Saved data entries
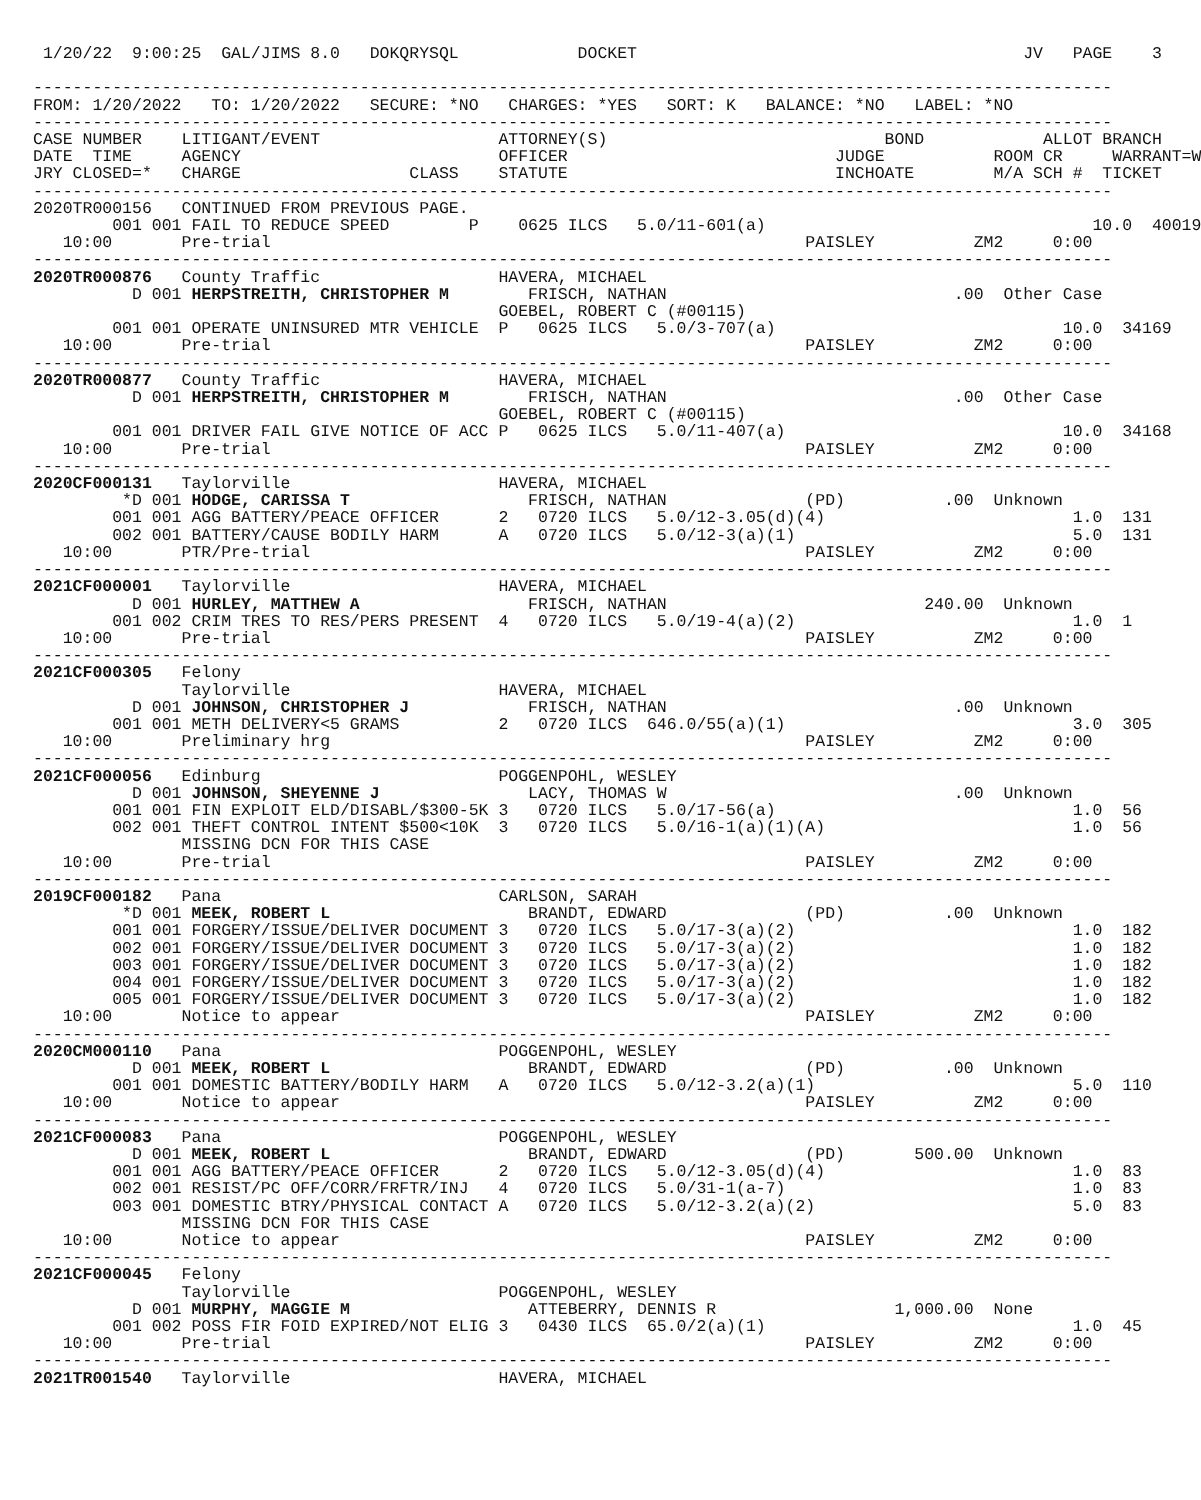1/20/22  9:00:25  GAL/JIMS 8.0   DOKQRYSQL            DOCKET                                       JV   PAGE    3

-------------------------------------------------------------------------------------------------------------
FROM: 1/20/2022   TO: 1/20/2022   SECURE: *NO   CHARGES: *YES   SORT: K   BALANCE: *NO   LABEL: *NO
-------------------------------------------------------------------------------------------------------------
CASE NUMBER    LITIGANT/EVENT                  ATTORNEY(S)                            BOND            ALLOT BRANCH
DATE  TIME     AGENCY                          OFFICER                           JUDGE           ROOM CR     WARRANT=W
JRY CLOSED=*   CHARGE                 CLASS    STATUTE                           INCHOATE        M/A SCH #  TICKET
-------------------------------------------------------------------------------------------------------------
2020TR000156   CONTINUED FROM PREVIOUS PAGE.
        001 001 FAIL TO REDUCE SPEED        P    0625 ILCS   5.0/11-601(a)                                 10.0  40019
   10:00       Pre-trial                                                      PAISLEY          ZM2     0:00
-------------------------------------------------------------------------------------------------------------
2020TR000876   County Traffic                  HAVERA, MICHAEL
          D 001 HERPSTREITH, CHRISTOPHER M        FRISCH, NATHAN                             .00  Other Case
                                               GOEBEL, ROBERT C (#00115)
        001 001 OPERATE UNINSURED MTR VEHICLE  P   0625 ILCS   5.0/3-707(a)                             10.0  34169
   10:00       Pre-trial                                                      PAISLEY          ZM2     0:00
-------------------------------------------------------------------------------------------------------------
2020TR000877   County Traffic                  HAVERA, MICHAEL
          D 001 HERPSTREITH, CHRISTOPHER M        FRISCH, NATHAN                             .00  Other Case
                                               GOEBEL, ROBERT C (#00115)
        001 001 DRIVER FAIL GIVE NOTICE OF ACC P   0625 ILCS   5.0/11-407(a)                            10.0  34168
   10:00       Pre-trial                                                      PAISLEY          ZM2     0:00
-------------------------------------------------------------------------------------------------------------
2020CF000131   Taylorville                     HAVERA, MICHAEL
         *D 001 HODGE, CARISSA T                  FRISCH, NATHAN              (PD)          .00  Unknown
        001 001 AGG BATTERY/PEACE OFFICER      2   0720 ILCS   5.0/12-3.05(d)(4)                         1.0  131
        002 001 BATTERY/CAUSE BODILY HARM      A   0720 ILCS   5.0/12-3(a)(1)                            5.0  131
   10:00       PTR/Pre-trial                                                  PAISLEY          ZM2     0:00
-------------------------------------------------------------------------------------------------------------
2021CF000001   Taylorville                     HAVERA, MICHAEL
          D 001 HURLEY, MATTHEW A                 FRISCH, NATHAN                          240.00  Unknown
        001 002 CRIM TRES TO RES/PERS PRESENT  4   0720 ILCS   5.0/19-4(a)(2)                            1.0  1
   10:00       Pre-trial                                                      PAISLEY          ZM2     0:00
-------------------------------------------------------------------------------------------------------------
2021CF000305   Felony
               Taylorville                     HAVERA, MICHAEL
          D 001 JOHNSON, CHRISTOPHER J            FRISCH, NATHAN                             .00  Unknown
        001 001 METH DELIVERY<5 GRAMS          2   0720 ILCS  646.0/55(a)(1)                             3.0  305
   10:00       Preliminary hrg                                                PAISLEY          ZM2     0:00
-------------------------------------------------------------------------------------------------------------
2021CF000056   Edinburg                        POGGENPOHL, WESLEY
          D 001 JOHNSON, SHEYENNE J               LACY, THOMAS W                             .00  Unknown
        001 001 FIN EXPLOIT ELD/DISABL/$300-5K 3   0720 ILCS   5.0/17-56(a)                              1.0  56
        002 001 THEFT CONTROL INTENT $500<10K  3   0720 ILCS   5.0/16-1(a)(1)(A)                         1.0  56
               MISSING DCN FOR THIS CASE
   10:00       Pre-trial                                                      PAISLEY          ZM2     0:00
-------------------------------------------------------------------------------------------------------------
2019CF000182   Pana                            CARLSON, SARAH
         *D 001 MEEK, ROBERT L                    BRANDT, EDWARD              (PD)          .00  Unknown
        001 001 FORGERY/ISSUE/DELIVER DOCUMENT 3   0720 ILCS   5.0/17-3(a)(2)                            1.0  182
        002 001 FORGERY/ISSUE/DELIVER DOCUMENT 3   0720 ILCS   5.0/17-3(a)(2)                            1.0  182
        003 001 FORGERY/ISSUE/DELIVER DOCUMENT 3   0720 ILCS   5.0/17-3(a)(2)                            1.0  182
        004 001 FORGERY/ISSUE/DELIVER DOCUMENT 3   0720 ILCS   5.0/17-3(a)(2)                            1.0  182
        005 001 FORGERY/ISSUE/DELIVER DOCUMENT 3   0720 ILCS   5.0/17-3(a)(2)                            1.0  182
   10:00       Notice to appear                                               PAISLEY          ZM2     0:00
-------------------------------------------------------------------------------------------------------------
2020CM000110   Pana                            POGGENPOHL, WESLEY
          D 001 MEEK, ROBERT L                    BRANDT, EDWARD              (PD)          .00  Unknown
        001 001 DOMESTIC BATTERY/BODILY HARM   A   0720 ILCS   5.0/12-3.2(a)(1)                          5.0  110
   10:00       Notice to appear                                               PAISLEY          ZM2     0:00
-------------------------------------------------------------------------------------------------------------
2021CF000083   Pana                            POGGENPOHL, WESLEY
          D 001 MEEK, ROBERT L                    BRANDT, EDWARD              (PD)       500.00  Unknown
        001 001 AGG BATTERY/PEACE OFFICER      2   0720 ILCS   5.0/12-3.05(d)(4)                         1.0  83
        002 001 RESIST/PC OFF/CORR/FRFTR/INJ   4   0720 ILCS   5.0/31-1(a-7)                             1.0  83
        003 001 DOMESTIC BTRY/PHYSICAL CONTACT A   0720 ILCS   5.0/12-3.2(a)(2)                          5.0  83
               MISSING DCN FOR THIS CASE
   10:00       Notice to appear                                               PAISLEY          ZM2     0:00
-------------------------------------------------------------------------------------------------------------
2021CF000045   Felony
               Taylorville                     POGGENPOHL, WESLEY
          D 001 MURPHY, MAGGIE M                  ATTEBERRY, DENNIS R                  1,000.00  None
        001 002 POSS FIR FOID EXPIRED/NOT ELIG 3   0430 ILCS  65.0/2(a)(1)                               1.0  45
   10:00       Pre-trial                                                      PAISLEY          ZM2     0:00
-------------------------------------------------------------------------------------------------------------
2021TR001540   Taylorville                     HAVERA, MICHAEL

Task details
Find every line above that includes the word "POGGENPOHL", then state how many there are and nothing more.

Result of this exercise
4